Types of Combustion Chamber

There are three main types of combustion chambers in use for gas turbine engines.

  • Multiple chambers,
  • The tubo-annular chamber
  • The annular chamber.

1. Multiple Combustion Chamber

This type of combustion chamber is used on centrifugal compressor engines and the earlier types of axial flow compressor engines. It is a direct development of the early type of Whittle combustion chamber.

The major difference is that the Whittle chamber had a reverse flow as illustrated, as this created a considerable pressure loss, the straight-through multiple chambers were developed by Joseph Lucas Limited.

The chambers are disposed around the engine and compressor delivery air is directed by ducts to pass into the individual chambers. Each chamber has an inner flame tube around which there is an air casing. The air passes through the flame tube snout and also between the tube and the outer casing as already described.

2. Tubo-annular Combustion Chamber

The tubo-annular combustion chamber bridges the evolutionary gap between the multiple and annular types. A number of flame tubes are fitted inside a common air casing.

The airflow is similar to that already described.

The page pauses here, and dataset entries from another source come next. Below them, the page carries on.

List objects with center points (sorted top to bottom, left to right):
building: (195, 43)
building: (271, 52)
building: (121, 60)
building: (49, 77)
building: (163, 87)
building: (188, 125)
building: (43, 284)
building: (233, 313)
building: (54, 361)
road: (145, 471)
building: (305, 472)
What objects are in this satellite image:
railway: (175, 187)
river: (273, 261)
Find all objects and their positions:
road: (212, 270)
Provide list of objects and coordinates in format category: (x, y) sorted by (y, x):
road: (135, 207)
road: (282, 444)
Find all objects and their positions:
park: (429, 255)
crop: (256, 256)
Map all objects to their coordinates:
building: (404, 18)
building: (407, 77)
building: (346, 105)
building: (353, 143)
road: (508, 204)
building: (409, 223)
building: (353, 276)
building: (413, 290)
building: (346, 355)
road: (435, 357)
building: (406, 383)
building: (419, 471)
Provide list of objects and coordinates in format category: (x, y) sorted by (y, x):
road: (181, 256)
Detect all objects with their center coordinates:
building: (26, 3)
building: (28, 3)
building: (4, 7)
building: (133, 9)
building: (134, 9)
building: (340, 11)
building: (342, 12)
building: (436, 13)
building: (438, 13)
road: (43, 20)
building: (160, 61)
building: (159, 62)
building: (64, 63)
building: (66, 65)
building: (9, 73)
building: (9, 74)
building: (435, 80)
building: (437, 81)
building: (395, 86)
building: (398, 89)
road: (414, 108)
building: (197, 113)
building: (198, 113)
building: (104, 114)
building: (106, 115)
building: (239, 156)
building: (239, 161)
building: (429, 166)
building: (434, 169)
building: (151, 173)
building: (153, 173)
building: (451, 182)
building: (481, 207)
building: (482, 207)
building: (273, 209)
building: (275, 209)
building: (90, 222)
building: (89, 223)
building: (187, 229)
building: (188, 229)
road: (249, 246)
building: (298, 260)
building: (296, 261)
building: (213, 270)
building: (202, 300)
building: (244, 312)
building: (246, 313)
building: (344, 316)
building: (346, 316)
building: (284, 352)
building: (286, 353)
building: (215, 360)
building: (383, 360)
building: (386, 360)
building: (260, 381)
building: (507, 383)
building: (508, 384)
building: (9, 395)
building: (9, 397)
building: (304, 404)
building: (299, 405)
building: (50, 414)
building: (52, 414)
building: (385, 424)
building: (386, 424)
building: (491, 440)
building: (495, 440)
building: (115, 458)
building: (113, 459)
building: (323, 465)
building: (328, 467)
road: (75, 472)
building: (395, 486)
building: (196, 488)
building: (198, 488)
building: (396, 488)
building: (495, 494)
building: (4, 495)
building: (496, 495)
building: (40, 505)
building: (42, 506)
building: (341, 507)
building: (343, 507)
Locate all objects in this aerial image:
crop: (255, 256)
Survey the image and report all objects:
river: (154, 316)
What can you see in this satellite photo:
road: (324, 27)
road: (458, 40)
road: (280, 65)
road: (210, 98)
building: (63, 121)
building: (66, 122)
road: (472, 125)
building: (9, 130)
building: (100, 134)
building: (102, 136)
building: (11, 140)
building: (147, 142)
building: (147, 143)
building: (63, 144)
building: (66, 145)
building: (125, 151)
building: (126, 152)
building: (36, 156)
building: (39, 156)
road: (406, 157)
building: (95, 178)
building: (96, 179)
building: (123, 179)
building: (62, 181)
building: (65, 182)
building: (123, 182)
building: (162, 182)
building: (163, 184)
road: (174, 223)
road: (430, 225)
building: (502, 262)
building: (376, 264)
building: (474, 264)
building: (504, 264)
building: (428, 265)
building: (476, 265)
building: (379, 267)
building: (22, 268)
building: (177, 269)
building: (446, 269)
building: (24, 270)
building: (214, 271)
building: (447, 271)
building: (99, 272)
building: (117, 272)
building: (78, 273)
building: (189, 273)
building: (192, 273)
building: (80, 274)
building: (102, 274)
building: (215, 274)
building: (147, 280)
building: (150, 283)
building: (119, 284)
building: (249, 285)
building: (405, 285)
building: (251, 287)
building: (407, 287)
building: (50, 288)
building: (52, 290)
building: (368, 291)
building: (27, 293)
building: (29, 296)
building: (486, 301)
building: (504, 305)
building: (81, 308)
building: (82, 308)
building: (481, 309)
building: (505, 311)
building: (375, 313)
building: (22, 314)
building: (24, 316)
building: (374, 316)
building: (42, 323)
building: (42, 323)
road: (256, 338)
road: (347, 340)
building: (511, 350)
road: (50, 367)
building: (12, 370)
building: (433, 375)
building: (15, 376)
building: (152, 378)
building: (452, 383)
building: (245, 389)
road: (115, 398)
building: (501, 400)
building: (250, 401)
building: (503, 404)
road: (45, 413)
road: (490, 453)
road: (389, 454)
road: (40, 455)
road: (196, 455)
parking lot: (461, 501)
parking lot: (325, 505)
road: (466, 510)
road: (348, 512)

This arrangement combines the ease of overhaul and testing of the multiple systems with the compactness of the annular system.

3. Annular Combustion Chamber

This type of combustion chamber consists of a single flame tube, completely annular in form, which is contained in an inner and outer casing.

The airflow through the flame tube is similar to that already described, the chamber being open at the front to the compressor and at the rear to the turbine nozzles.

The main advantage of the annular chamber is that, for the same power output, the length of the chamber is only 75% of that of a tubo-annular system of the same diameter, resulting in considerable saving of weight and production cost. Another advantage is the elimination of combustion propagation problems from chamber to chamber.

In comparison with a tubo-annular combustion system, the wall area of a comparable annular chamber is much less; consequently, the amount of cooling air required to prevent the burning of the flame tube wall is less, by approximately 15%.

This reduction in cooling air raises the combustion efficiency to virtually eliminate unburned fuel and oxidizes the carbon monoxide to nontoxic carbon dioxide, thus reducing air pollution.